For the first problem, $\frac{x^2+ x- 1}{(x^2+ 1)^2}$, because the denominator is an irreducible quadratic, squared, we need
$\frac{x^2+ x- 1}{(x^2+ 1)^2}= \frac{Ax+ B}{x^2+ 1}+ \frac{Cx+ D}{(x^2+1)^2}$.

7. Originally Posted by HallsofIvy
It should be $1+ \frac{5x- 7}{x^2- 5x+ 1}$.
a small correction in the denominator

$1+ \frac{5x- 7}{x^2- 5x+ 6}$

8. well this is how i done my long division by divide $x^2-1$into $x^2-5x+6$

someone tell me where i have gone wrong:

P.S

9. The only difference is a distributed -1.

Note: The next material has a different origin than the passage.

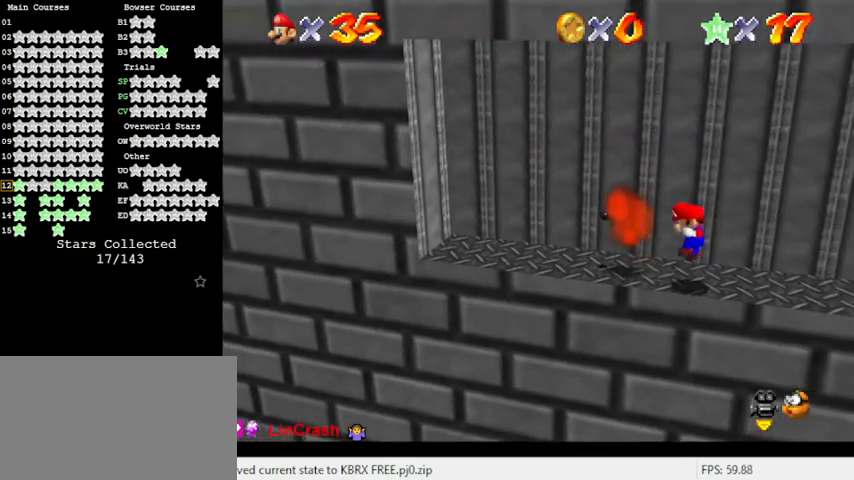
{"keys": ["d"], "events": [[67, "right", "up"], [200, "shift", "down"], [433, "d", "down"], [467, "shift", "up"]]}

10. Originally Posted by Paymemoney
well this is how i done my long division by divide $x^2-1$into $x^2-5x+6$

someone tell me where i have gone wrong:

P.S

nothing wrong,..

but this is $\frac{x^2 - 5x + 6}{x^2 - 1}$

11. Originally Posted by HallsofIvy
For the first problem, $\frac{x^2+ x- 1}{(x^2+ 1)^2}$, because the denominator is an irreducible quadratic, squared, we need
$\frac{x^2+ x- 1}{(x^2+ 1)^2}= \frac{Ax+ B}{x^2+ 1}+ \frac{Cx+ D}{(x^2+1)^2}$.
i tired doing this method however when i found the values it did not match the book's answers.
Here's what i have done:

$\frac{x^2+x-1}{(x^2+1)^2}$

$\frac{Ax+B}{(x^2+1)}+\frac{Cx+D}{(x^2+1)^2}$

$(Ax+B)(x^2+1)(x^2+1)+(Cx+D)(x^2+1)=x^2+x-1$

The coefficients
$A+B=0$
$2A+C=0$
$2B+D=1$
$A+C=1$
$B+D=-1$

Find B using simultaneous equations:
(1) $2B+D=1$
(2) $B+D=-1$
(1)-(2)=
$B=2$

Find D
$B+D=-1$
$2+D=-1$
$D=-3$

Find A
$A+B=0$
$A+2=0$
$A=-2$

Find C
$A+C=1$
$-2+C=1$
$C=3$
The book's answer is $\frac{1}{x^2+1}+\frac{x-2}{(x^2+1)^2}$

12. Originally Posted by Paymemoney
i tired doing this method however when i found the values it did not match the book's answers.
Here's what i have done:

$\frac{x^2+x-1}{(x^2+1)^2}$

$\frac{Ax+B}{(x^2+1)}+\frac{Cx+D}{(x^2+1)^2}$

$(Ax+B)(x^2+1)(x^2+1)+(Cx+D)(x^2+1)=x^2+x-1$ $\rightarrow$ should be $(Ax+B)(x^2+1)+(Cx+D)=x^2+x-1$
. . .

13. Originally Posted by Paymemoney
for the first question i want to know how to find the partial fraction not intergrating it.
Then you should have put this in Algebra or Pre-Calculus.

The only reason I can think of to use Partial Fractions in Calculus would be to find the integral.